Stopping Bisphosphonates Prior to Oral Surgery
The FDA label states that discontinuation of bisphosphonate treatment may reduce the risk of osteonecrosis of the jaw (ONJ) for patients requiring invasive dental procedures, though the evidence supporting drug holidays remains controversial and clinical judgment should guide individual management. 1
Evidence-Based Risk Stratification
The decision to stop bisphosphonates depends critically on the route of administration and indication:
Oral Bisphosphonates for Osteoporosis (Low Risk)
- The risk of ONJ with oral bisphosphonates is extremely low at <1 case per 100,000 person-years, making routine discontinuation questionable. 2
- The American Society of Clinical Oncology notes that bone effects of bisphosphonates persist for years after stopping, suggesting a short drug holiday may have no protective effect. 3
- For patients on oral bisphosphonates requiring tooth extraction, the risk increases to approximately 1 in 300, which remains relatively low. 4
Intravenous Bisphosphonates for Cancer (High Risk)

- Assignment -
From the text on stopping bisphosphonates before oral surgery, copy word for word the part that begins with "Stopping Bisphosphonates Prior" and ends with "Osteoporosis (Low Risk)".

- Recorded information -

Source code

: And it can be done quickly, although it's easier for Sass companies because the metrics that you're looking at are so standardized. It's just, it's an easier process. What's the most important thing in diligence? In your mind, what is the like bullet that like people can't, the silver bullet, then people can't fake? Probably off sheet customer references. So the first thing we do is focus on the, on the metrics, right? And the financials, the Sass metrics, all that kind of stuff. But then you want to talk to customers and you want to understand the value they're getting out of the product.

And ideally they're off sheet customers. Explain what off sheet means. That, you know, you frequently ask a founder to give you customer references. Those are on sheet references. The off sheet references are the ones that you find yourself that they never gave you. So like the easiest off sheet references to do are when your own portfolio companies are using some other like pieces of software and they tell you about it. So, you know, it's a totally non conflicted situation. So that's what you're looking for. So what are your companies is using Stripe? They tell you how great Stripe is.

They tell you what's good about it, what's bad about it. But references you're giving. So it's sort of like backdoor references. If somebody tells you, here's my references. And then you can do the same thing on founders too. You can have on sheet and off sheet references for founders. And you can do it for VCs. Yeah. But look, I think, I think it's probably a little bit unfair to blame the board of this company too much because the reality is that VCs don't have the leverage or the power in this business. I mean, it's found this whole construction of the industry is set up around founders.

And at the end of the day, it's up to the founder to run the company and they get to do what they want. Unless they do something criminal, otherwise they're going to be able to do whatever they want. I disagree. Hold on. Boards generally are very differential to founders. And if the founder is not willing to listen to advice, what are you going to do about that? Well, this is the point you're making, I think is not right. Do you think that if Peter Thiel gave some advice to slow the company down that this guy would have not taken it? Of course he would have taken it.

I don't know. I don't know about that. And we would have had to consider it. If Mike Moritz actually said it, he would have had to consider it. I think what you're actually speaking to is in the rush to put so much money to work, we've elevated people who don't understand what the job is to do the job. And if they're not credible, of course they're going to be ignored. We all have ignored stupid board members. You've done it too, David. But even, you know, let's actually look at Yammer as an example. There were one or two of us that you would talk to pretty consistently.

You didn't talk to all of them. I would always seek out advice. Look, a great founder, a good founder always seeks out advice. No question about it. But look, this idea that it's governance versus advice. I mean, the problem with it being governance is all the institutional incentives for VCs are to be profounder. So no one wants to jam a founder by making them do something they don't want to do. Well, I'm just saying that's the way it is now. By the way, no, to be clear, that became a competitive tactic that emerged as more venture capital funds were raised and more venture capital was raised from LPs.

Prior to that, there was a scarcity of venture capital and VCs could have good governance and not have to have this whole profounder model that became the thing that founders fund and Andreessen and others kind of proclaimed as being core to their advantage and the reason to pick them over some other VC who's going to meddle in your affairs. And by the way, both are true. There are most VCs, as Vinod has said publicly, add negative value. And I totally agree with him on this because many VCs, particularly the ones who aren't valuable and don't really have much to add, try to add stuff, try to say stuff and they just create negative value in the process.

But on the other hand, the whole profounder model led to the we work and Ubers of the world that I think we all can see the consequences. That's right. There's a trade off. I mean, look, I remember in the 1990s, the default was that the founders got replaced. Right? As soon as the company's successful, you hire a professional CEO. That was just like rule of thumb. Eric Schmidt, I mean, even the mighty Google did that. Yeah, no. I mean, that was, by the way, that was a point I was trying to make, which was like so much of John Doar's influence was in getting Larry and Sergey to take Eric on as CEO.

- Exercise answer -
Stopping Bisphosphonates Prior to Oral Surgery
The FDA label states that discontinuation of bisphosphonate treatment may reduce the risk of osteonecrosis of the jaw (ONJ) for patients requiring invasive dental procedures, though the evidence supporting drug holidays remains controversial and clinical judgment should guide individual management. 1
Evidence-Based Risk Stratification
The decision to stop bisphosphonates depends critically on the route of administration and indication:
Oral Bisphosphonates for Osteoporosis (Low Risk)